Monday, September 01, 2008

Converting Delimited String To Separate Values In SQL

Ever need to split a comma delimited string for use in SQL? If so, this post will go through a simple Microsoft SQL Server 2005 example of converting delimited text to a SQL table variable.

CREATE FUNCTION [dbo].[split] (@csv nvarchar(max), @delim varchar(1))
RETURNS @entries TABLE (entry nvarchar(100))
AS
BEGIN
DECLARE @commaindex int
SELECT @commaindex = CHARINDEX(@delim, @csv)

IF @commaindex > 0
BEGIN
INSERT INTO @entries
-- insert left side
SELECT LTrim(RTrim(LEFT(@csv, @commaindex-1)))
-- pass right side recursively
UNION ALL
SELECT entry
FROM dbo.split(RIGHT(@csv, LEN(@csv) - @commaindex), @delim)
END
ELSE
BEGIN
INSERT INTO @entries
SELECT LTrim(RTrim(@csv))
END

RETURN
END
The above can be manipulated according to individual need as each entry may need to be more than a 100 character string or you may have a delimiter greater than one character. The key to this solution is the simplicity achieved through use of recursion. Instead of trying to parse through each position that delimiter could be in string from beginning to end, simply keep taking left portion off and passing right portion for further processing.

To take a string and get distinct values, the UNION ALL statement can be changed to UNION or simply select distinct in usage of function which is pretty straight forward as well.

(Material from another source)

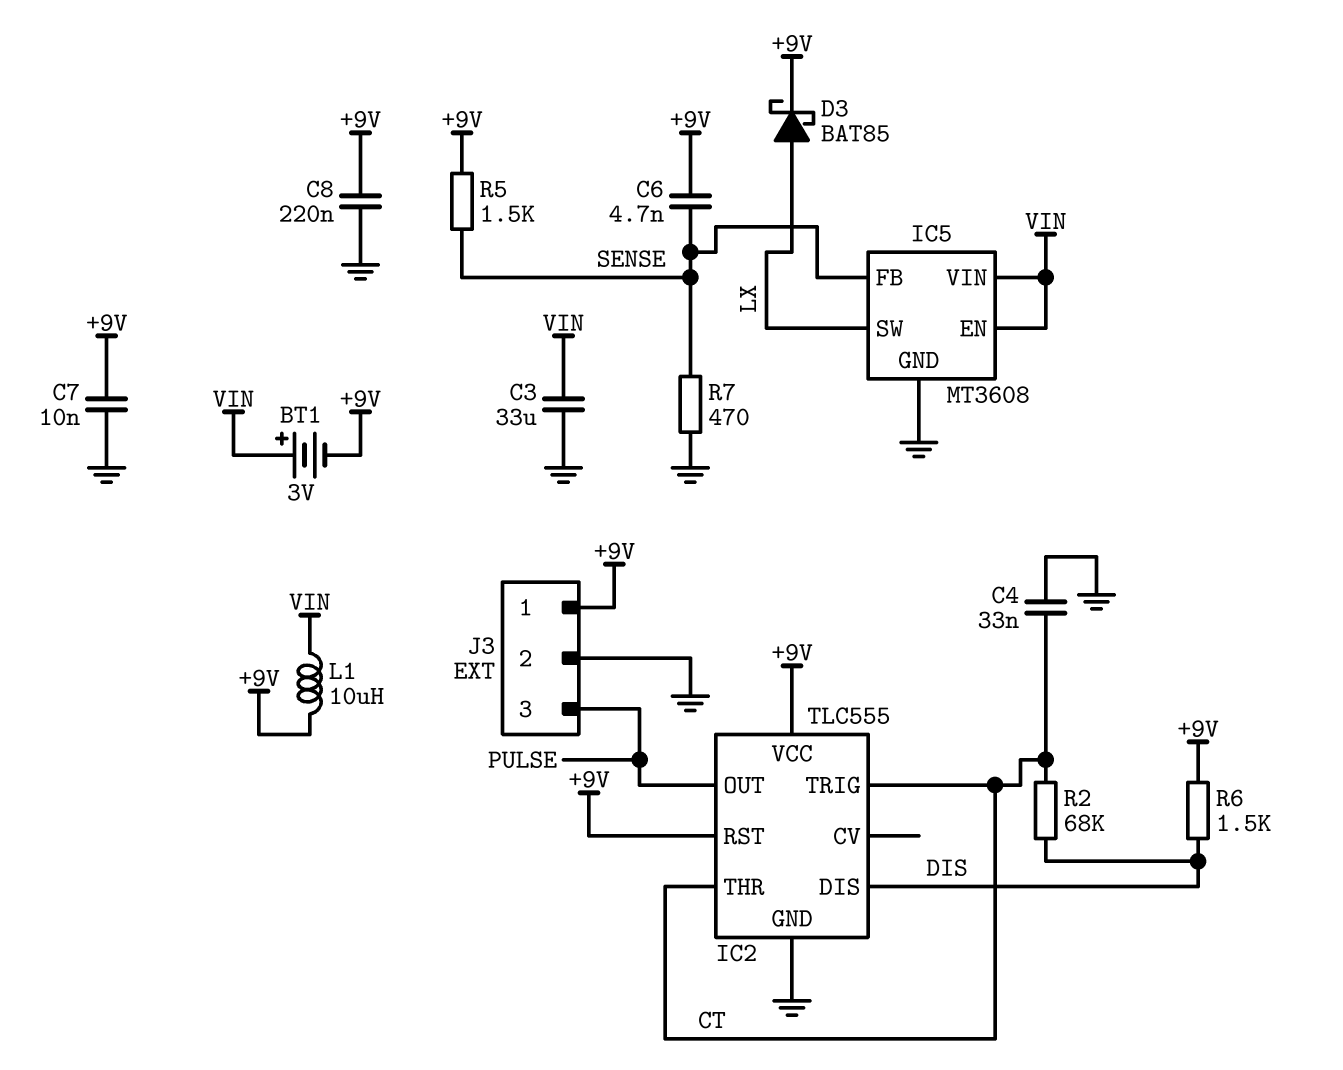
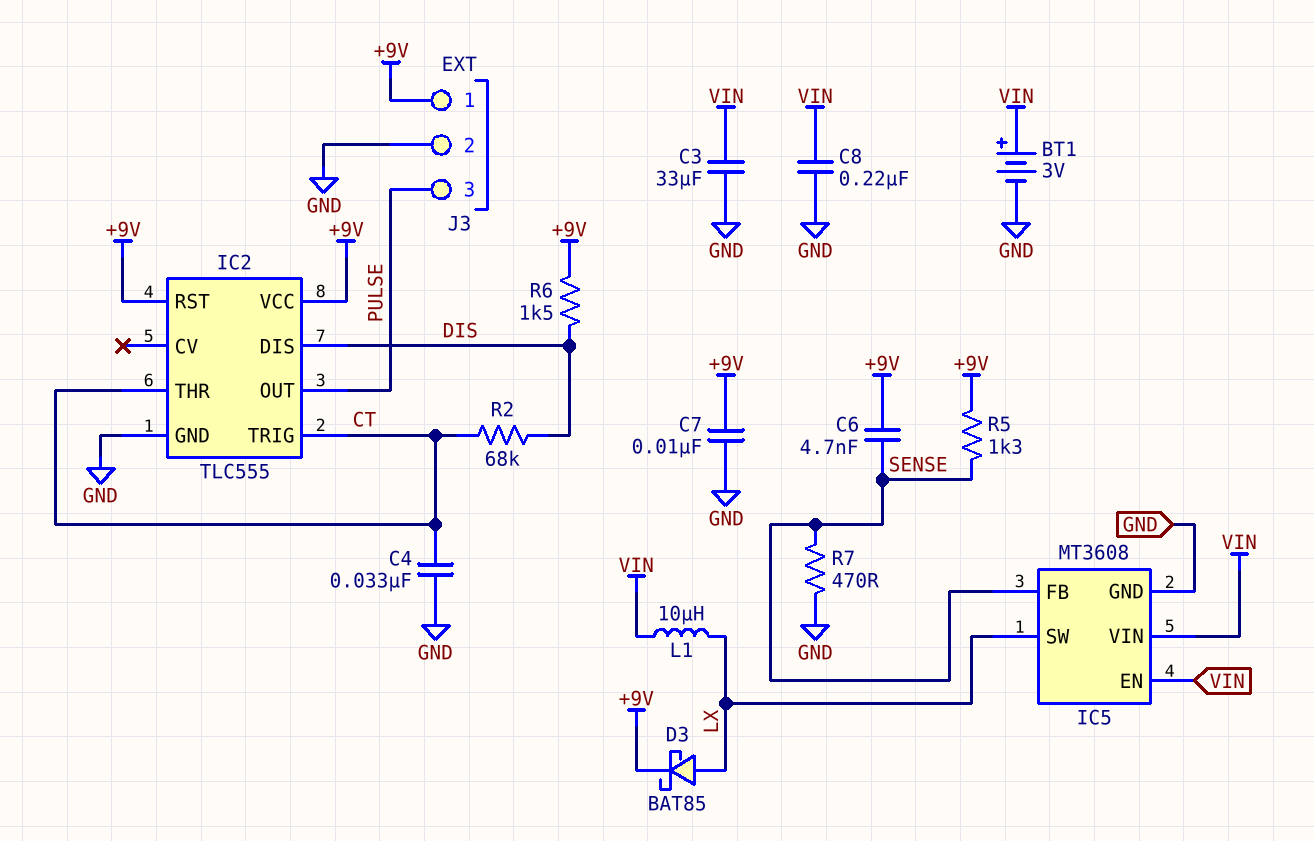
BT1: 3V (plus VIN, minus +9V) -> 3V (plus VIN, minus GND)
C8: 220nF (+9V, GND) -> 220nF (GND, VIN)
L1: 10uH (+9V, VIN) -> 10uH (LX, VIN)
R5: 1.5k (+9V, SENSE) -> 1.3k (+9V, SENSE)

SELECT DISTINCT entry FROM dbo.split('my;delimited;text;to;be;parsed', ';')
As you can see, the string doesn't have to be comma delimited either.

Of course this solution is very basic, but hopefully demonstrates some of the power of using user defined functions and recursion as a part of your SQL toolkit. Well keep learning and keep smiling.

1 comment:

theblackknight said...

A quick alteration if you cannot use recursion would be to change if statement to a WHILE loop and instead of recursively calling split function:

SET @csv = RIGHT(@csv, LEN(@csv) - @commaindex)
SET @commaindex = CHARINDEX(@delim, @csv)

The else portion of the if would just be a standalone statement after the while loop to add the last bit or add entire string if not delimited in the first place.

Happy coding!